> Task item:
Can you resume the article on cloud-based unified communications for channel partners, starting right after its final paragraph?

> Text block:
((

This kind of second wave unified communications is exactly where partners looking for opportunity in this space should cast their nets, says Tuttle. The framework has already been built by the pre-cloud giants, by the Ciscos and the Microsofts, the AT&Ts and the IBMs. The cloud provides an opportunity for the channel to innovate quickly, efficiently and very creatively—as-a-Service at its finest. In particular, Tuttle says the best way for partners to leverage the scale that’s already been developed is to develop a managed service offering around the services they’re already providing. This provides today’s VARs with revenue opportunities both on the products they’re reselling and on providing professional services and ongoing support.
That monthly recurring revenue model is the brass ring that VARs are reaching toward as they stretch to adapt to the plummeting of one-time sales. “When we were in the Cisco business years ago,” says Griswold, “it was box sales. You sold the box to the customer, five to seven years later you came back, you upgraded everything and you sold them new stuff. Today, we sell a lot of managed services.
The next evolution
So what does the UCaaS of the future look like? In the near term, customers will want increased employee productivity. Therefore, they will increase their investments into collaboration and communications technology.
“Sharing will be the default, video will be the new voice, collaboration will become frictionless, and collaboration will happen on a global scale,” says Gopalakrishnan. “Additionally, a lot of these capabilities will start to be embedded into business processes and employees’ everyday lives.” That could provide an opening for channel partners to jump in and help companies establish best practices and streamline their UC capabilities.

))

> Data:
((

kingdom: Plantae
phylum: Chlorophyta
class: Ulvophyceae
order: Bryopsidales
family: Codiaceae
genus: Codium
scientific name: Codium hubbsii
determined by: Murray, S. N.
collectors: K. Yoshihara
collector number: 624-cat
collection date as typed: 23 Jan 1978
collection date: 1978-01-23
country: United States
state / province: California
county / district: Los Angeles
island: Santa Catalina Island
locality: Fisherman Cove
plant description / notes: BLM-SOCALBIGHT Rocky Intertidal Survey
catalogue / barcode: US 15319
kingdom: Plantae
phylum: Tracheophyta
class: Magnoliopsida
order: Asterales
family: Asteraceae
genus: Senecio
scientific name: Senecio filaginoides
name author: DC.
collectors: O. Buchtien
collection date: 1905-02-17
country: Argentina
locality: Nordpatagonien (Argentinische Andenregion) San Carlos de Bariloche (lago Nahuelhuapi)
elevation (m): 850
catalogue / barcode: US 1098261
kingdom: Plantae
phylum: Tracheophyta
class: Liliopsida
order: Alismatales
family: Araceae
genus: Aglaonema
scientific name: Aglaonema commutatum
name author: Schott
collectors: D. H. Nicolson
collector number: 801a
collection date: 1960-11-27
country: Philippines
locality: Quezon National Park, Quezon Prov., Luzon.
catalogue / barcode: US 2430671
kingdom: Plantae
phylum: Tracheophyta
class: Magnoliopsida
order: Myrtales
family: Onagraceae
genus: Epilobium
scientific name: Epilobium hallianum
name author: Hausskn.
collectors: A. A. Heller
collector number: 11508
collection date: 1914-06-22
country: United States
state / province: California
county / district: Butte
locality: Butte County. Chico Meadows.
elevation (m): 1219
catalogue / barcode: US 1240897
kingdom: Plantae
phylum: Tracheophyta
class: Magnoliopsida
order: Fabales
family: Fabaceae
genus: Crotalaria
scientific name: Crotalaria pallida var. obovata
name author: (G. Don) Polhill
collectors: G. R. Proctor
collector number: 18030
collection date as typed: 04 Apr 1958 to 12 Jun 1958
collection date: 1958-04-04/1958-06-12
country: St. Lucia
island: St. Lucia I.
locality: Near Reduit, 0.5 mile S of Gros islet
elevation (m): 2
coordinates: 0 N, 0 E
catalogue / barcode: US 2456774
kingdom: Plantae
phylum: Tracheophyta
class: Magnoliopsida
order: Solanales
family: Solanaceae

))

> Reply to the task:
Tuttle says the rise of hybrid deployments offers another a near-term channel opportunity. “A great deal of our work effort this year will be on that correlation capability,” he says. “Being able to quickly understand how an overall typology is working across very dynamic deployments will be very common within companies. It’s that ability to create that single pane of glass view because you’re trying to limit the number of different data sources or tools that somebody may have to use in order to look at these complex environments.”
The future holds some cool technological developments, as well, particularly in virtual and augmented reality solutions for business. Gopalakrishnan says the big potential for virtual reality (VR) is in helping diverse, spread-out teams work more closely together. “VR could one day become one more communication mode in a “unified” solution, to help distributed colleagues interact as if they’re side-by-side.”
“Take an assembly line employee at a widget factory for example. If her widget-making machinery breaks, she can bring up a VR conference with an off-site widget-making expert to explore and resolve the problem. VR or augmented reality will offer a whole new dimension of collaboration.” And as VR and augmented reality technologies become more ubiquitous, new UC solutions will provide a bridge between those who have the hardware to support VR and those who do not, giving the channel a whole new area in which to build service offerings.